Exercise data below:

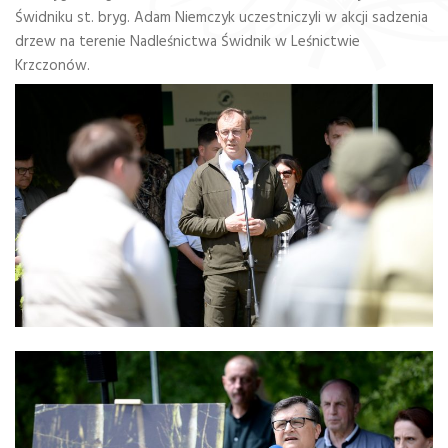
Świdniku st. bryg. Adam Niemczyk uczestniczyli w akcji sadzenia
drzew na terenie Nadleśnictwa Świdnik w Leśnictwie
Krzczonów.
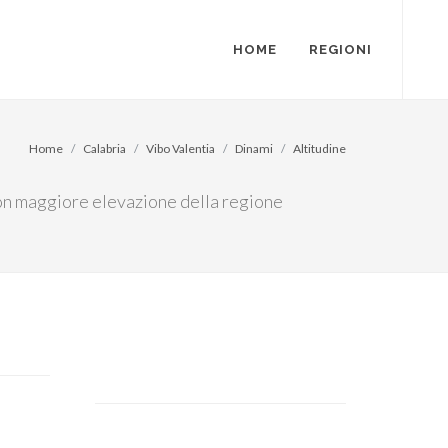
HOME
REGIONI
Home
Calabria
Vibo Valentia
Dinami
Altitudine
 con maggiore elevazione della regione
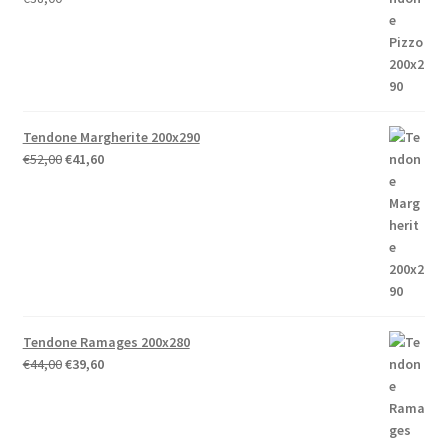
Tendone Margherite 200x290
Il
Il
€
52,00
€
41,60
prezzo
prezzo
originale
attuale
era:
è:
€52,00.
€41,60.
Tendone Ramages 200x280
Il
Il
€
44,00
€
39,60
prezzo
prezzo
originale
attuale
era:
è:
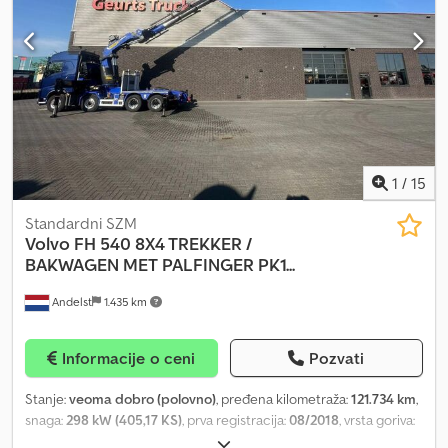
1
/
15
Standardni SZM
Volvo
FH 540 8X4 TREKKER /
BAKWAGEN MET PALFINGER PK1...
Andelst
1.435 km
Informacije o ceni
Pozvati
Stanje:
veoma dobro (polovno)
, pređena kilometraža:
121.734 km
,
snaga:
298 kW (405,17 KS)
, prva registracija:
08/2018
, vrsta goriva:
dizel
, dimenzija gume:
385/65/22.5
, konfiguracija osovina:
8x4
,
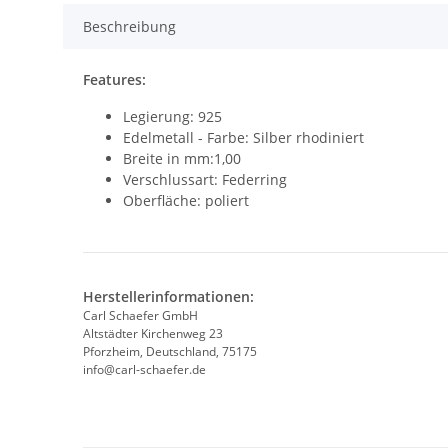
Beschreibung
Features:
Legierung: 925
Edelmetall - Farbe: Silber rhodiniert
Breite in mm:1,00
Verschlussart: Federring
Oberfläche: poliert
Herstellerinformationen:
Carl Schaefer GmbH
Altstädter Kirchenweg 23
Pforzheim, Deutschland, 75175
info@carl-schaefer.de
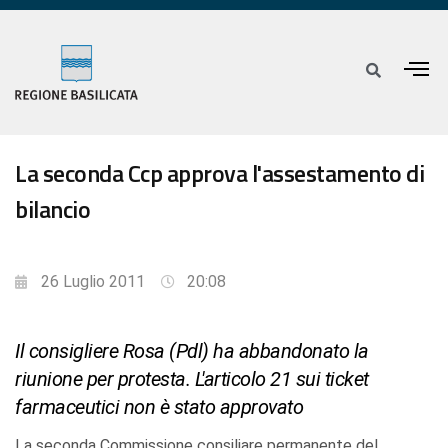
La seconda Ccp approva l'assestamento di
bilancio
26 Luglio 2011
20:08
Il consigliere Rosa (Pdl) ha abbandonato la
riunione per protesta. L'articolo 21 sui ticket
farmaceutici non è stato approvato
La seconda Commissione consiliare permanente del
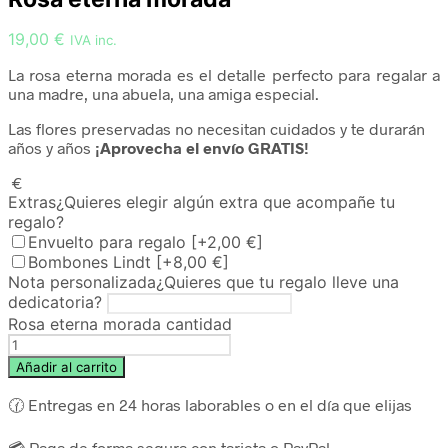
19,00
€
IVA inc.
La rosa eterna morada es el detalle perfecto para regalar a
una madre, una abuela, una amiga especial.
Las flores preservadas no necesitan cuidados y te durarán
años y años
¡Aprovecha el envío GRATIS!
€
Extras
¿Quieres elegir algún extra que acompañe tu
regalo?
Envuelto para regalo
[+2,00 €]
Bombones Lindt
[+8,00 €]
Nota personalizada
¿Quieres que tu regalo lleve una
dedicatoria?
Rosa eterna morada cantidad
Añadir al carrito
🕜 Entregas en 24 horas laborables o en el día que elijas
💳 Paga de forma segura con tarjeta o PayPal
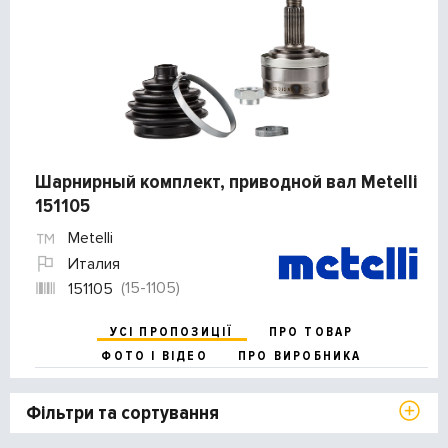
Шарнирный комплект, приводной вал Metelli
151105
Metelli
Италия
(15-1105)
151105
УСІ ПРОПОЗИЦІЇ
ПРО ТОВАР
ФОТО І ВІДЕО
ПРО ВИРОБНИКА
Фільтри та сортування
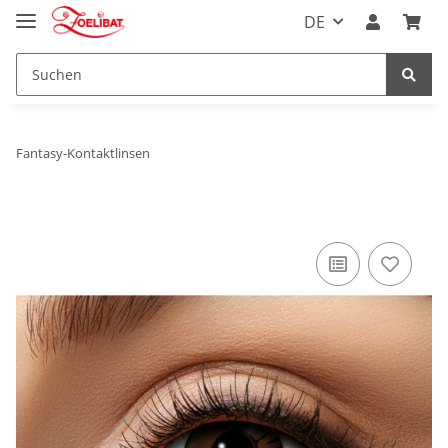
DE
Fantasy-Kontaktlinsen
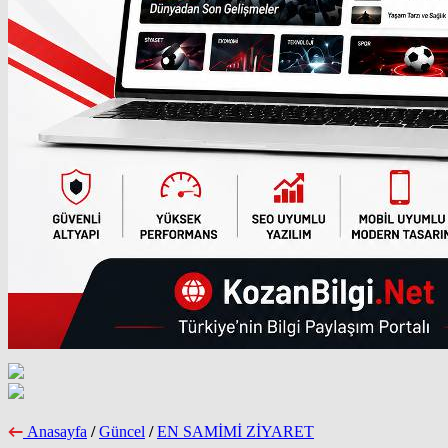
Anasayfa
/
Güncel
/
EN SAMİMİ ZİYARET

End of Exercise data.

Only the lines from the one containing "Фільтри та сортування" through the last line of the entries above, both included, belong in the answer, written out exactly; pictures do not.

▸ Final answer
Фільтри та сортування
DE
Fantasy-Kontaktlinsen
Anasayfa
/
Güncel
/
EN SAMİMİ ZİYARET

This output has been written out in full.